The ASU will provide high- visibility patrolling and response while the ERU will concentrate on covert and high-risk firearms interventions against criminal and terrorist gangs. Both units are already training together on scenarios relating to sieges and other critical incidents.
Ms O'Sullivan said the unit did not mean another move away from being an unarmed force.
"That is something I am very proud of; it's a tradition and a legacy we will never give up," she added.
But she said the Garda needed to recognise the challenges of modern policing in the Republic and to have a response commensurate with that.
Tánaiste and Justice Minister Frances Fitzgerald said the ASU was very important for the protection of people in Dublin and was comparable to those operating in other major cities.
She praised the "determined" response gardaí had already made against the scourge of criminal gangs.
"The actions of the Garda in fearlessly opposing vicious criminal elements is a true example of service and commitment to the communities which they serve," she said.
But the minister held out little hope for the promotion of six senior Garda officers awaiting upgrades before the end of the year. Most of those who were successful in competitions to fill vacancies at superintendent, chief and assistant commissioner level have been promoted since the summer.
But five superintendents and one chief remain on the list despite a spate of vacancies in key posts at both ranks.

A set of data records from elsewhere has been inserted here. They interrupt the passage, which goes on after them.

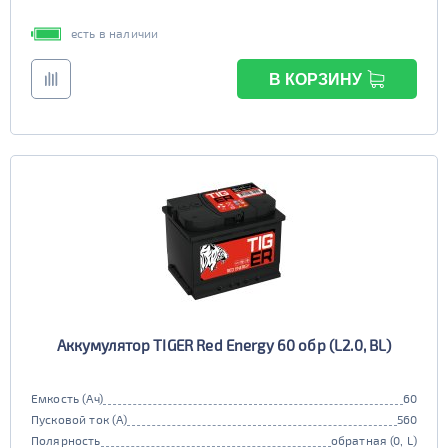
есть в наличии
В КОРЗИНУ
Аккумулятор TIGER Red Energy 60 обр (L2.0, BL)
Емкость (Ач)
60
Пусковой ток (А)
560
Полярность
обратная (0, L)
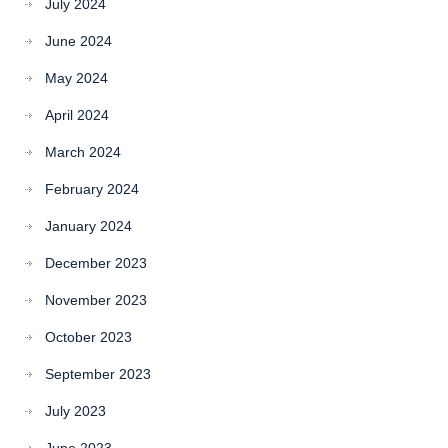
July 2024
June 2024
May 2024
April 2024
March 2024
February 2024
January 2024
December 2023
November 2023
October 2023
September 2023
July 2023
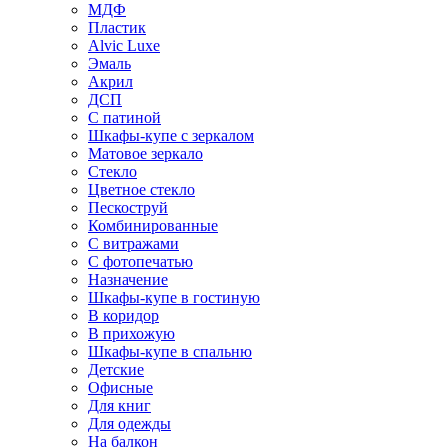
МДФ
Пластик
Alvic Luxe
Эмаль
Акрил
ДСП
С патиной
Шкафы-купе с зеркалом
Матовое зеркало
Стекло
Цветное стекло
Пескоструй
Комбинированные
С витражами
С фотопечатью
Назначение
Шкафы-купе в гостиную
В коридор
В прихожую
Шкафы-купе в спальню
Детские
Офисные
Для книг
Для одежды
На балкон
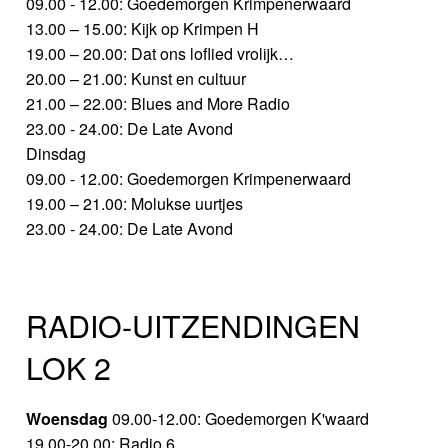
09.00 - 12.00: Goedemorgen Krimpenerwaard
13.00 – 15.00: Kijk op Krimpen H
19.00 – 20.00: Dat ons loflied vrolijk…
20.00 – 21.00: Kunst en cultuur
21.00 – 22.00: Blues and More Radio
23.00 - 24.00: De Late Avond
Dinsdag
09.00 - 12.00: Goedemorgen Krimpenerwaard
19.00 – 21.00: Molukse uurtjes
23.00 - 24.00: De Late Avond
RADIO-UITZENDINGEN
LOK 2
Woensdag
09.00-12.00: Goedemorgen K'waard
19.00-20.00: Radio 6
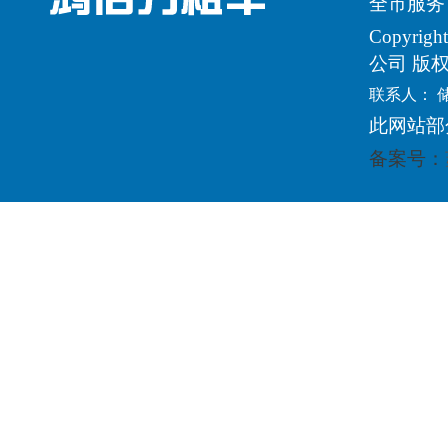
全市服务
Copyri
公司 版
联系人： 
此网站部
备案号：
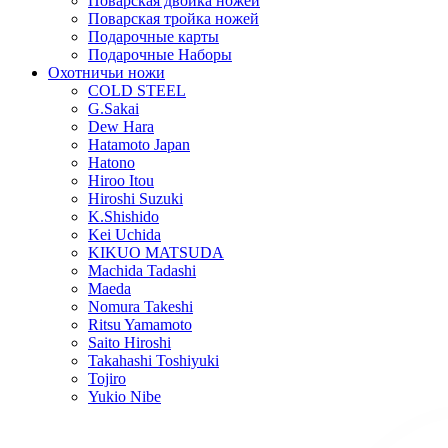
Поварская двойка ножей
Поварская тройка ножей
Подарочные карты
Подарочные Наборы
Охотничьи ножи
COLD STEEL
G.Sakai
Dew Hara
Hatamoto Japan
Hatono
Hiroo Itou
Hiroshi Suzuki
K.Shishido
Kei Uchida
KIKUO MATSUDA
Machida Tadashi
Maeda
Nomura Takeshi
Ritsu Yamamoto
Saito Hiroshi
Takahashi Toshiyuki
Tojiro
Yukio Nibe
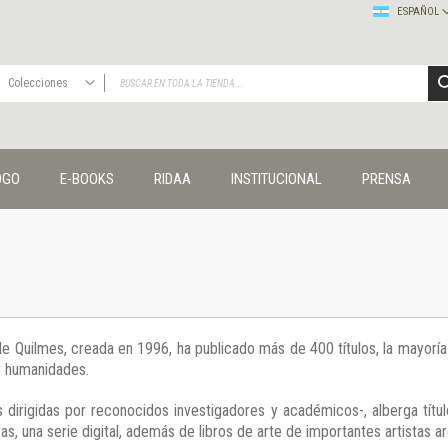
ESPAÑOL
Colecciones
TODAS
Publicaciones
OGO
E-BOOKS
RIDAA
INSTITUCIONAL
PRENSA
Editorial
Colecciones
Administración y economía
Coedición UNQ / Clacso
Coedición UNQ / UNC
Comunicación y cultura
Crímenes y violencias
 de Quilmes, creada en 1996, ha publicado más de 400 títulos, la mayor
Cuadernos universitarios
 y humanidades.
Derechos humanos
Ediciones especiales
 dirigidas por reconocidos investigadores y académicos-, alberga títul
Géneros
s, una serie digital, además de libros de arte de importantes artistas ar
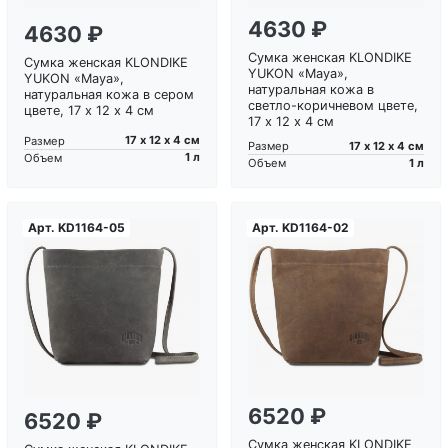
4630 ₽
4630 ₽
Сумка женская KLONDIKE
Сумка женская KLONDIKE
YUKON «Maya»,
YUKON «Maya»,
натуральная кожа в
натуральная кожа в сером
светло-коричневом цвете,
цвете, 17 х 12 х 4 см
17 х 12 х 4 см
17 х 12 х 4 см
Размер
17 х 12 х 4 см
Размер
1 л
Объем
1 л
Объем
Арт.
KD1164-05
Арт.
KD1164-02
Загрузка...
Загрузка...
6520 ₽
6520 ₽
Сумка женская KLONDIKE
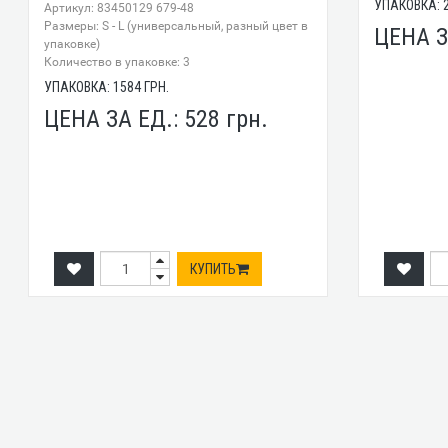
УПАКОВКА:
Артикул: 83450129 679-48
Размеры: S - L (универсальный, разный цвет в
ЦЕНА З
упаковке)
Количество в упаковке: 3
УПАКОВКА:
1584
ГРН.
ЦЕНА ЗА ЕД.:
528
грн.
КУПИТЬ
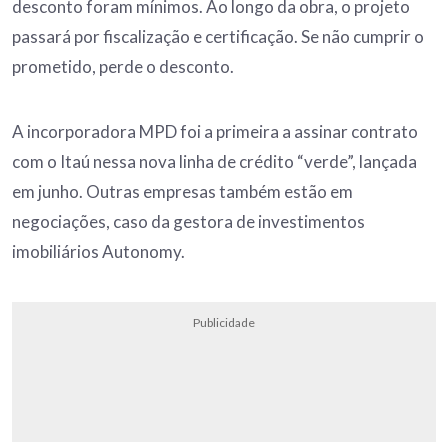
desconto foram mínimos. Ao longo da obra, o projeto
passará por fiscalização e certificação. Se não cumprir o
prometido, perde o desconto.
A incorporadora MPD foi a primeira a assinar contrato
com o Itaú nessa nova linha de crédito “verde”, lançada
em junho. Outras empresas também estão em
negociações, caso da gestora de investimentos
imobiliários Autonomy.
Publicidade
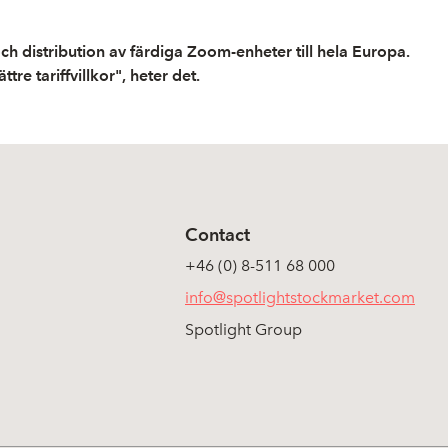
ch distribution av färdiga Zoom-enheter till hela Europa.
re tariffvillkor", heter det.
Contact
+46 (0) 8-511 68 000
info@spotlightstockmarket.com
Spotlight Group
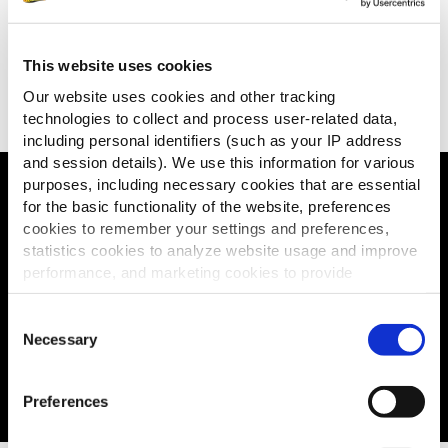
KIES PERSONALISE YOUR
MEAL VOOR EEN VERLANGEN OM
ANDERS TE ZIJN
This website uses cookies
Klanten willen nieuwe, opwindende bijgerechten
Our website uses cookies and other tracking
technologies to collect and process user-related data,
om hun maaltijd te personaliseren
including personal identifiers (such as your IP address
and session details). We use this information for various
purposes, including necessary cookies that are essential
P!CKERS
for the basic functionality of the website, preferences
cookies to remember your settings and preferences,
statistics cookies to analyze website usage and improve
Draait om het maximaliseren van uw
performance, and marketing cookies to provide
personalized content and advertising.
inkomsten met originele en
Consent
innovatieve kanten & snacks waar uw
By clicking 'Allow all cookies', you consent to the use of
Necessary
Selection
klanten dol op zijn.
all cookies. If you'd like to customize your preferences,
Bekijk hoeveel extra winst u kunt
you can do so by clicking the options below and selecting
maken dankzij onze winstcalculator:
Preferences
'Allow selection.'
To learn more about our cookies, click on "Show details."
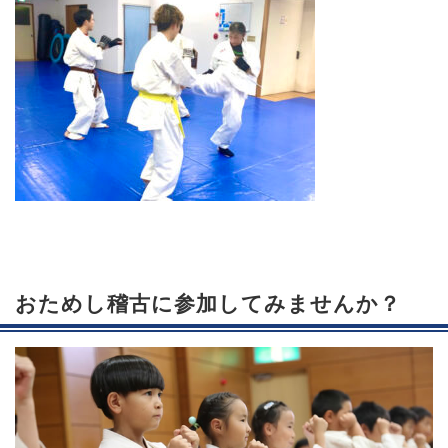
おためし稽古に参加してみませんか？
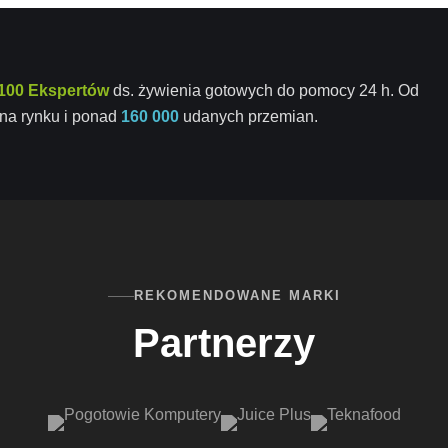
100 Ekspertów
ds. żywienia gotowych do pomocy 24 h. Od
na rynku i ponad
160 000
udanych przemian.
REKOMENDOWANE MARKI
Partnerzy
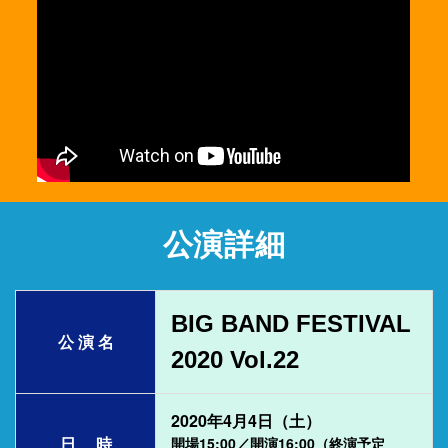
公演詳細
BIG BAND FESTIVAL
公 演 名
2020 Vol.22
2020年4月4日（土）
日 時
開場15:00／開演16:00（終演予定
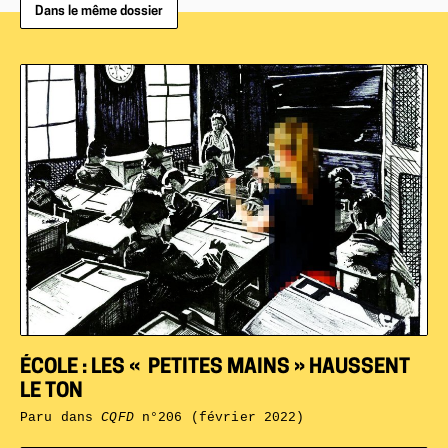
Dans le même dossier
ÉCOLE : LES « PETITES MAINS » HAUSSENT
LE TON
Paru dans
CQFD
n°206 (février 2022)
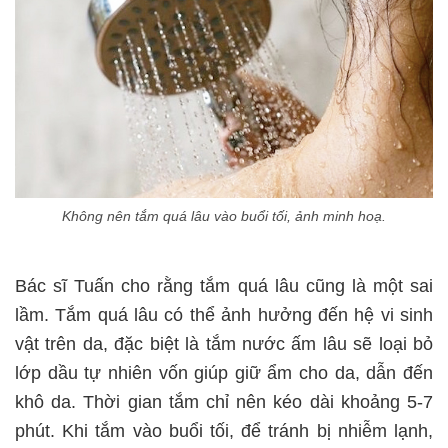
Không nên tắm quá lâu vào buổi tối, ảnh minh hoạ.
Bác sĩ Tuấn cho rằng tắm quá lâu cũng là một sai
lầm. Tắm quá lâu có thể ảnh hưởng đến hệ vi sinh
vật trên da, đặc biệt là tắm nước ấm lâu sẽ loại bỏ
lớp dầu tự nhiên vốn giúp giữ ẩm cho da, dẫn đến
khô da. Thời gian tắm chỉ nên kéo dài khoảng 5-7
phút. Khi tắm vào buổi tối, để tránh bị nhiễm lạnh,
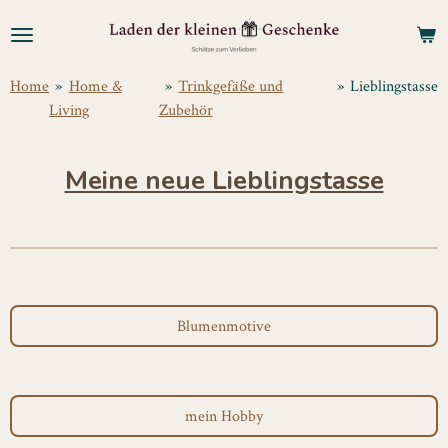
Zum
Hauptinhalt
springen
Home
»
Home &
»
Trinkgefäße und
»
Lieblingstasse
Living
Zubehör
Meine neue Lieblingstasse
Blumenmotive
mein Hobby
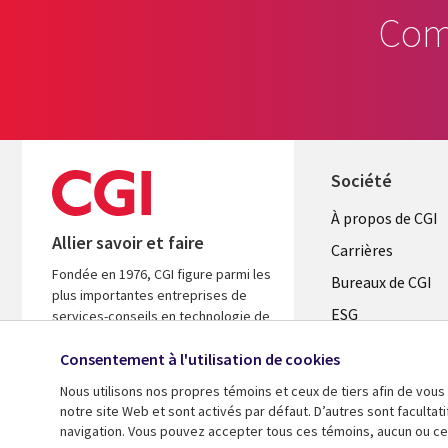
Com
Société
Useful
À propos de CGI
Allier savoir et faire
links
Carrières
Fondée en 1976, CGI figure parmi les
CANADA
Bureaux de CGI
plus importantes entreprises de
ESG
FR
services-conseils en technologie de
l’information (TI) et en management
Alliances
Consentement à l'utilisation de cookies
au monde. Nous sommes guidés par
les faits et axés sur les résultats afin
Nous utilisons nos propres témoins et ceux de tiers afin de vous
d’accélérer le rendement de vos
notre site Web et sont activés par défaut. D’autres sont faculta
investissements.
navigation. Vous pouvez accepter tous ces témoins, aucun ou cer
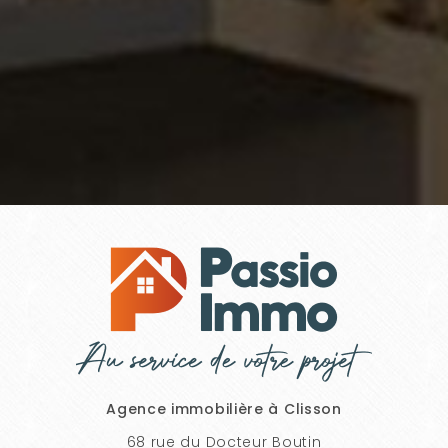
Agence immobilière à Clisson
68 rue du Docteur Boutin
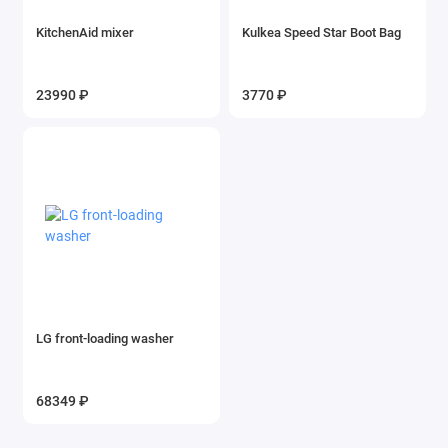
KitchenAid mixer
Kulkea Speed Star Boot Bag
23990 ₽
3770 ₽
LG front-loading washer
68349 ₽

Representative associations have said the officers, dubbed the 'Forgotten Six', have the right to expect to be promoted since they were selected.
But their prospects of being upgraded before the end of the year are rapidly diminishing.
Ms Fitzgerald is to bring regulations to allow the handing over of responsibility for the promotion of senior officers to the Policing Authority before the Cabinet next Wednesday.
This will mean that the six will have to undergo new competitions along with fresh candidates under a new system next year.
It is not likely that those promotions will be sanctioned until the summer and, in the meantime, the list of vacancies will continue to grow.
The Tánaiste said yesterday that the employment control framework (ECF) had set a ceiling for staffing levels.
She said she had filled all of the critical vacancies, outlined by Garda Commissioner Ms O'Sullivan, resulting in 45 promotions at those ranks.